Exercise: Print the records below exactly, from the line containing "right eye: (278, 279)" down to the line containing "right hip: (1033, 534)", both lines included, and omit every picture.

Recorded information:
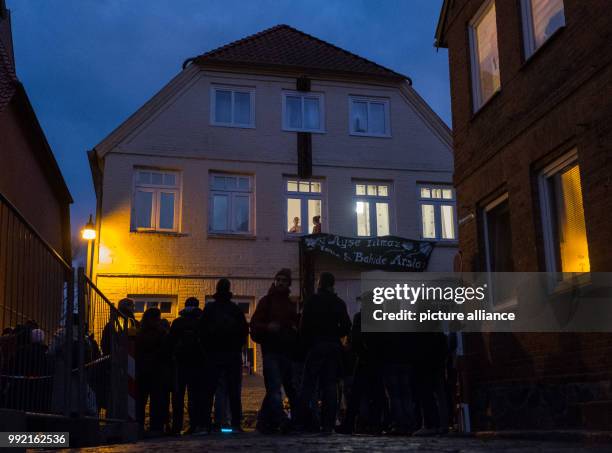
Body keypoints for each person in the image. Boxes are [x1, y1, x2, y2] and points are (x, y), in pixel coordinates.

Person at [298, 272, 351, 433]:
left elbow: (303, 326)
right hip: (333, 346)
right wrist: (336, 333)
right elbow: (346, 326)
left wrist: (307, 343)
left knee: (308, 385)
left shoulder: (312, 301)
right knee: (330, 386)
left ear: (320, 284)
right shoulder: (338, 303)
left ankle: (301, 422)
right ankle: (328, 424)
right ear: (332, 284)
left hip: (316, 345)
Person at [250, 269, 299, 434]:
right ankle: (282, 420)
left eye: (284, 280)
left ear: (288, 283)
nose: (280, 282)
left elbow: (294, 326)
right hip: (271, 351)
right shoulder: (266, 301)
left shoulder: (290, 304)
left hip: (287, 352)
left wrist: (293, 331)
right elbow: (255, 324)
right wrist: (267, 327)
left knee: (277, 388)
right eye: (278, 279)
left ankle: (263, 423)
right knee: (275, 388)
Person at [199, 279, 248, 432]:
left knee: (209, 390)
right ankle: (235, 423)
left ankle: (206, 424)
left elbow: (201, 332)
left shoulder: (210, 309)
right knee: (233, 391)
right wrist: (237, 348)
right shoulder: (235, 309)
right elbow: (243, 332)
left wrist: (207, 349)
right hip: (231, 354)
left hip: (213, 354)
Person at [168, 297, 204, 435]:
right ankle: (194, 425)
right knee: (194, 397)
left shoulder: (177, 322)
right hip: (196, 365)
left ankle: (176, 427)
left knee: (178, 397)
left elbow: (170, 342)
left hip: (179, 364)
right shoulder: (200, 322)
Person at [135, 307, 170, 436]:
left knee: (140, 401)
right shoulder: (162, 333)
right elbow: (167, 352)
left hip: (142, 371)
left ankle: (139, 425)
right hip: (158, 372)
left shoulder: (139, 333)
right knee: (157, 401)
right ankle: (156, 427)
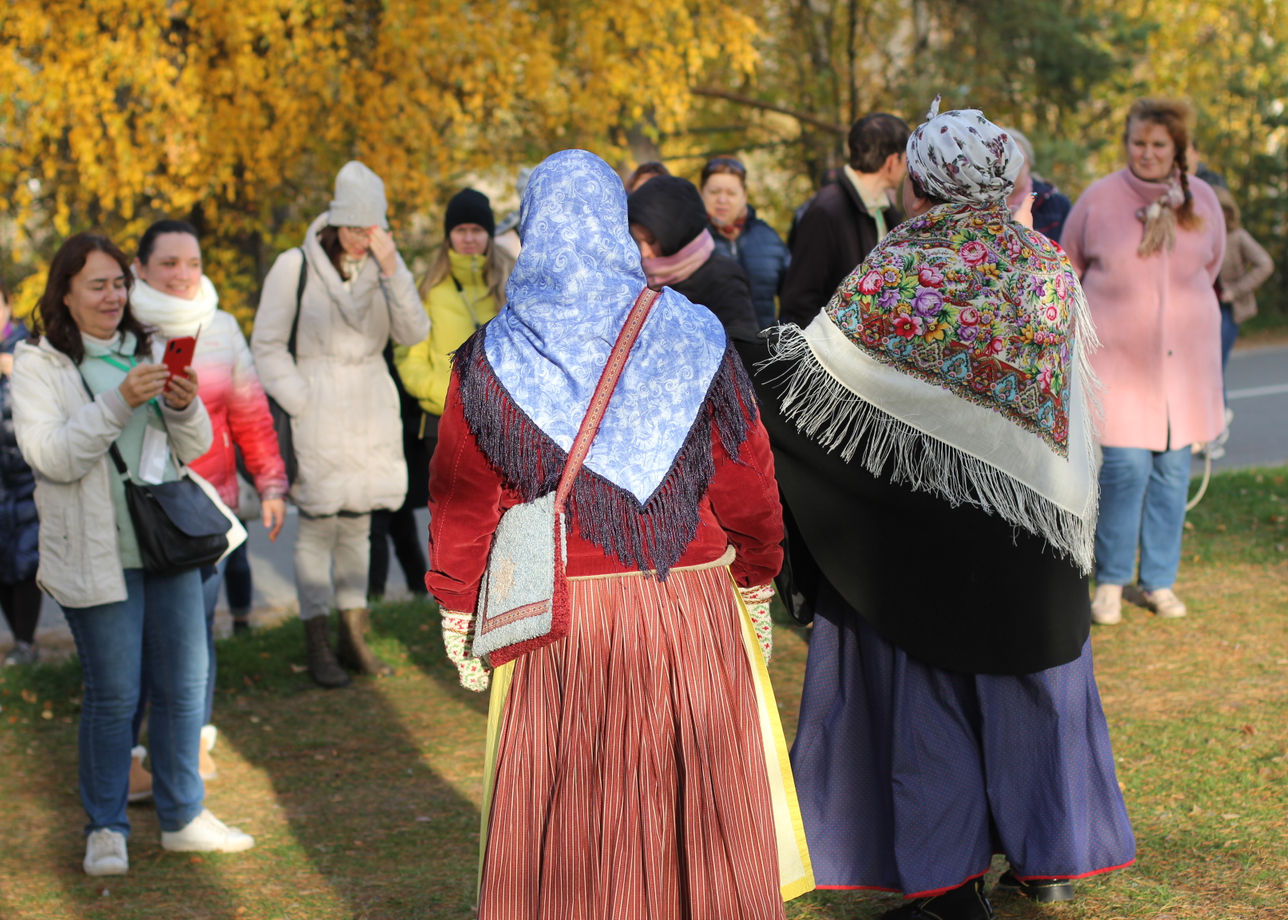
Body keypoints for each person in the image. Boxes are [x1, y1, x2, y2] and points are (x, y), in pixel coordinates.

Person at [753, 102, 1135, 919]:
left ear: (920, 183)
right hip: (1033, 534)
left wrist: (736, 354)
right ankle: (1045, 860)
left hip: (919, 548)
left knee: (929, 717)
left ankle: (948, 885)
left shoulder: (895, 269)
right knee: (1030, 699)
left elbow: (813, 387)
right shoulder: (1045, 268)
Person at [425, 149, 813, 919]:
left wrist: (459, 606)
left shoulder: (493, 354)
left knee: (572, 823)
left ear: (533, 231)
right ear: (617, 227)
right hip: (688, 607)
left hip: (562, 623)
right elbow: (747, 479)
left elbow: (464, 500)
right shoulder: (692, 334)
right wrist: (758, 577)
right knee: (692, 812)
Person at [11, 233, 254, 877]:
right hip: (98, 552)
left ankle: (182, 817)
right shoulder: (41, 363)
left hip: (168, 541)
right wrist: (120, 401)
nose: (114, 295)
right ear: (64, 292)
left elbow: (191, 444)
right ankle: (106, 828)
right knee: (114, 694)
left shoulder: (145, 346)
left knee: (183, 686)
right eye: (98, 284)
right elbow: (54, 456)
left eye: (119, 282)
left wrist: (181, 403)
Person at [251, 161, 429, 687]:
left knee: (359, 526)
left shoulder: (383, 266)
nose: (360, 240)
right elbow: (266, 344)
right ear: (334, 223)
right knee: (319, 528)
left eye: (370, 230)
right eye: (353, 229)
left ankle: (355, 639)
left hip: (371, 405)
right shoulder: (294, 265)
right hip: (321, 403)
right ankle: (318, 644)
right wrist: (300, 398)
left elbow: (414, 330)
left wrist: (393, 269)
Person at [129, 218, 288, 785]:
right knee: (141, 643)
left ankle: (193, 743)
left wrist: (269, 481)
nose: (181, 274)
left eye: (191, 263)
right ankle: (133, 759)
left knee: (195, 636)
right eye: (168, 263)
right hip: (139, 514)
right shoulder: (122, 326)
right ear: (141, 268)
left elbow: (248, 408)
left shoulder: (219, 327)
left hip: (208, 512)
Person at [1061, 97, 1226, 624]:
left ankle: (1157, 580)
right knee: (1127, 469)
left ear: (1176, 148)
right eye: (1139, 143)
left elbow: (1214, 262)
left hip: (1183, 370)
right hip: (1120, 366)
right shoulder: (1099, 199)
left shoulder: (1201, 201)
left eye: (1159, 145)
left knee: (1173, 471)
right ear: (1127, 143)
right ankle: (1110, 581)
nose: (1147, 153)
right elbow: (1069, 264)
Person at [394, 188, 514, 461]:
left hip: (499, 422)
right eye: (461, 230)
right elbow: (409, 356)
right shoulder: (428, 288)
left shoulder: (511, 283)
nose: (469, 238)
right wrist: (442, 392)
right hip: (441, 421)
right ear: (449, 234)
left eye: (476, 229)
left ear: (489, 234)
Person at [779, 113, 910, 326]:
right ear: (891, 161)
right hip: (833, 354)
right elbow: (798, 301)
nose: (906, 166)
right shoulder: (827, 210)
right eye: (905, 158)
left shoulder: (884, 211)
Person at [627, 174, 760, 346]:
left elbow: (743, 351)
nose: (644, 253)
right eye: (638, 240)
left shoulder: (724, 279)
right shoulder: (642, 277)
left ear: (676, 234)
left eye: (651, 241)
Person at [1, 281, 41, 667]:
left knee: (27, 560)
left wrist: (18, 373)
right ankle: (19, 639)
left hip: (25, 477)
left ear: (8, 305)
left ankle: (26, 642)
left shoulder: (28, 349)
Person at [700, 156, 790, 329]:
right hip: (710, 351)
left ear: (744, 195)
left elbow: (795, 296)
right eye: (714, 192)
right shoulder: (690, 240)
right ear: (702, 193)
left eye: (731, 193)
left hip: (763, 350)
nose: (722, 200)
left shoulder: (769, 238)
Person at [1213, 186, 1273, 408]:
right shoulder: (1198, 236)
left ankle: (1220, 417)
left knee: (1214, 365)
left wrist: (1236, 290)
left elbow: (1265, 264)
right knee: (1202, 366)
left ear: (1228, 212)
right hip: (1201, 310)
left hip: (1227, 310)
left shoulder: (1237, 237)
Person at [1003, 127, 1073, 242]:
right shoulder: (978, 205)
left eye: (1018, 160)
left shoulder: (1056, 204)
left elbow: (1068, 253)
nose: (1012, 167)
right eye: (1005, 160)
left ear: (1029, 163)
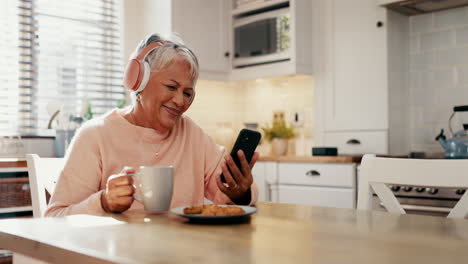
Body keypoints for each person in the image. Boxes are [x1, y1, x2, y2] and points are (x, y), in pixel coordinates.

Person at [45, 33, 259, 216]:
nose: (180, 101)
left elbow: (226, 196)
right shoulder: (95, 136)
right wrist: (103, 202)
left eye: (187, 93)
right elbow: (56, 217)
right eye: (171, 87)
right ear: (139, 81)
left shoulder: (192, 134)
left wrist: (240, 192)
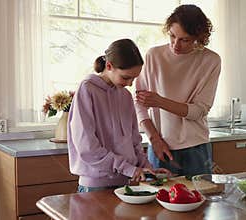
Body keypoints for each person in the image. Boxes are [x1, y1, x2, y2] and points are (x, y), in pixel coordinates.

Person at [68, 39, 170, 193]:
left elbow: (134, 141)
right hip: (96, 185)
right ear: (109, 66)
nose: (130, 84)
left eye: (134, 78)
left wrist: (147, 168)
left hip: (126, 183)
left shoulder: (126, 96)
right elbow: (87, 147)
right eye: (125, 77)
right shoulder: (87, 90)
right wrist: (129, 169)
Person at [134, 5, 221, 176]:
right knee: (158, 201)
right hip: (160, 146)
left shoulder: (211, 61)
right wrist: (154, 139)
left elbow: (198, 111)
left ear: (199, 38)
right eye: (172, 36)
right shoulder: (154, 56)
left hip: (196, 148)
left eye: (185, 40)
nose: (176, 45)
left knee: (201, 200)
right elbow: (139, 104)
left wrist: (159, 101)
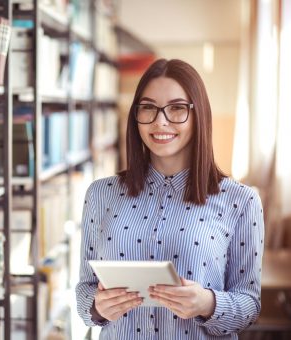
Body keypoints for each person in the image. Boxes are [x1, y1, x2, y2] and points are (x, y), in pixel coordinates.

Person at [76, 58, 264, 339]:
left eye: (177, 108)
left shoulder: (241, 201)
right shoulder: (101, 194)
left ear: (199, 115)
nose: (160, 121)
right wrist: (96, 306)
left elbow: (250, 306)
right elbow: (83, 292)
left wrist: (208, 303)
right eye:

Response:
right eye: (278, 279)
left ankle: (263, 423)
right knee: (275, 388)
Person at [199, 279, 248, 432]:
left knee: (209, 390)
right ankle: (235, 423)
left ankle: (206, 424)
left elbow: (201, 332)
left shoulder: (210, 309)
right knee: (233, 391)
right wrist: (237, 348)
right shoulder: (235, 309)
right elbow: (243, 332)
left wrist: (207, 349)
right hip: (231, 354)
left hip: (213, 354)
Person at [168, 297, 204, 435]:
right ankle: (194, 425)
right knee: (194, 397)
left shoulder: (177, 322)
right hip: (196, 365)
left ankle: (176, 427)
left knee: (178, 397)
left elbow: (170, 342)
left hip: (179, 364)
right shoulder: (200, 322)
Person at [135, 307, 170, 436]:
left knee: (140, 401)
right shoulder: (162, 333)
right elbow: (167, 352)
left hip: (142, 371)
left ankle: (139, 425)
right hip: (158, 372)
left shoulder: (139, 333)
right knee: (157, 401)
right ankle: (156, 427)
Body keypoints for each person in the image. Boxes are [x1, y1, x2, y2] and points are (x, y), in pixel coordinates.

Person at [753, 102, 1135, 919]:
left ear: (920, 183)
right hip: (1033, 534)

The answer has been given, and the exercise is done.